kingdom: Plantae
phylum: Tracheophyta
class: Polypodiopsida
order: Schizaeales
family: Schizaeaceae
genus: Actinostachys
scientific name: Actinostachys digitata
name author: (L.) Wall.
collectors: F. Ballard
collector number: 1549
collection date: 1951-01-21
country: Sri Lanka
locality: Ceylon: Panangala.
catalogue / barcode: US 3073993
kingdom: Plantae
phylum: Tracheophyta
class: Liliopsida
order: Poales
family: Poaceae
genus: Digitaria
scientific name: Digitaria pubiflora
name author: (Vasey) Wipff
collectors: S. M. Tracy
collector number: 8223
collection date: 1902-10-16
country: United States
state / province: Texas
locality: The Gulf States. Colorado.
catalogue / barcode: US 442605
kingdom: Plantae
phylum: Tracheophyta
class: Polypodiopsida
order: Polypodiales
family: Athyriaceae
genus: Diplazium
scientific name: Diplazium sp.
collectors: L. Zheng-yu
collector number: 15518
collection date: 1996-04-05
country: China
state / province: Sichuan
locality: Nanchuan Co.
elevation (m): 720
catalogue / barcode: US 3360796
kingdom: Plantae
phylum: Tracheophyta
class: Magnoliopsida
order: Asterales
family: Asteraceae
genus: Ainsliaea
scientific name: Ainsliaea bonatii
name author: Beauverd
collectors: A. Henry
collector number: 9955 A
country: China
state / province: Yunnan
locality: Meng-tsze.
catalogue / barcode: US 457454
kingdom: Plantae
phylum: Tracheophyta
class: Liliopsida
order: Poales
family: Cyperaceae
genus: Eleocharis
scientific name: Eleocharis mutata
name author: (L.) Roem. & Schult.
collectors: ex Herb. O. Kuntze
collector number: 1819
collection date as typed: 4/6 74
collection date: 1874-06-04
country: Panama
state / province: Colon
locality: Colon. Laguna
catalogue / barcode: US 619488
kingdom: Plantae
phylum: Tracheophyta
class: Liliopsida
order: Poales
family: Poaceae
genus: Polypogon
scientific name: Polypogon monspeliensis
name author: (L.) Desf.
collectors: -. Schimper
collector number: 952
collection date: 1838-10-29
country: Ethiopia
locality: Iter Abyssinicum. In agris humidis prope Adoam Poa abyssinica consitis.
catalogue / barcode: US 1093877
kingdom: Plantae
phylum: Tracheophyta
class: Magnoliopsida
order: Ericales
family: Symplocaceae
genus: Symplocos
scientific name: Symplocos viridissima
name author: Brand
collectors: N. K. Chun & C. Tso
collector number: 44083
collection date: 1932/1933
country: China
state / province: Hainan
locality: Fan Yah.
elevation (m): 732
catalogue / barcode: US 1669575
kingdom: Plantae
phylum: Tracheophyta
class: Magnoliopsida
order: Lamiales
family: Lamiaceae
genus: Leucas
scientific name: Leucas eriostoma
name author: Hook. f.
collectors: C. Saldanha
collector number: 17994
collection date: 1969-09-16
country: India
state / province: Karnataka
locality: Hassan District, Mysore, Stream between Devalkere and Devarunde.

▶ INSTRUCTION: Render every line of the records above as a single numbered list, omitting any blank lines.

▶ EXPECTED ANSWER:
1. kingdom: Plantae
2. phylum: Tracheophyta
3. class: Polypodiopsida
4. order: Schizaeales
5. family: Schizaeaceae
6. genus: Actinostachys
7. scientific name: Actinostachys digitata
8. name author: (L.) Wall.
9. collectors: F. Ballard
10. collector number: 1549
11. collection date: 1951-01-21
12. country: Sri Lanka
13. locality: Ceylon: Panangala.
14. catalogue / barcode: US 3073993
15. kingdom: Plantae
16. phylum: Tracheophyta
17. class: Liliopsida
18. order: Poales
19. family: Poaceae
20. genus: Digitaria
21. scientific name: Digitaria pubiflora
22. name author: (Vasey) Wipff
23. collectors: S. M. Tracy
24. collector number: 8223
25. collection date: 1902-10-16
26. country: United States
27. state / province: Texas
28. locality: The Gulf States. Colorado.
29. catalogue / barcode: US 442605
30. kingdom: Plantae
31. phylum: Tracheophyta
32. class: Polypodiopsida
33. order: Polypodiales
34. family: Athyriaceae
35. genus: Diplazium
36. scientific name: Diplazium sp.
37. collectors: L. Zheng-yu
38. collector number: 15518
39. collection date: 1996-04-05
40. country: China
41. state / province: Sichuan
42. locality: Nanchuan Co.
43. elevation (m): 720
44. catalogue / barcode: US 3360796
45. kingdom: Plantae
46. phylum: Tracheophyta
47. class: Magnoliopsida
48. order: Asterales
49. family: Asteraceae
50. genus: Ainsliaea
51. scientific name: Ainsliaea bonatii
52. name author: Beauverd
53. collectors: A. Henry
54. collector number: 9955 A
55. country: China
56. state / province: Yunnan
57. locality: Meng-tsze.
58. catalogue / barcode: US 457454
59. kingdom: Plantae
60. phylum: Tracheophyta
61. class: Liliopsida
62. order: Poales
63. family: Cyperaceae
64. genus: Eleocharis
65. scientific name: Eleocharis mutata
66. name author: (L.) Roem. & Schult.
67. collectors: ex Herb. O. Kuntze
68. collector number: 1819
69. collection date as typed: 4/6 74
70. collection date: 1874-06-04
71. country: Panama
72. state / province: Colon
73. locality: Colon. Laguna
74. catalogue / barcode: US 619488
75. kingdom: Plantae
76. phylum: Tracheophyta
77. class: Liliopsida
78. order: Poales
79. family: Poaceae
80. genus: Polypogon
81. scientific name: Polypogon monspeliensis
82. name author: (L.) Desf.
83. collectors: -. Schimper
84. collector number: 952
85. collection date: 1838-10-29
86. country: Ethiopia
87. locality: Iter Abyssinicum. In agris humidis prope Adoam Poa abyssinica consitis.
88. catalogue / barcode: US 1093877
89. kingdom: Plantae
90. phylum: Tracheophyta
91. class: Magnoliopsida
92. order: Ericales
93. family: Symplocaceae
94. genus: Symplocos
95. scientific name: Symplocos viridissima
96. name author: Brand
97. collectors: N. K. Chun & C. Tso
98. collector number: 44083
99. collection date: 1932/1933
100. country: China
101. state / province: Hainan
102. locality: Fan Yah.
103. elevation (m): 732
104. catalogue / barcode: US 1669575
105. kingdom: Plantae
106. phylum: Tracheophyta
107. class: Magnoliopsida
108. order: Lamiales
109. family: Lamiaceae
110. genus: Leucas
111. scientific name: Leucas eriostoma
112. name author: Hook. f.
113. collectors: C. Saldanha
114. collector number: 17994
115. collection date: 1969-09-16
116. country: India
117. state / province: Karnataka
118. locality: Hassan District, Mysore, Stream between Devalkere and Devarunde.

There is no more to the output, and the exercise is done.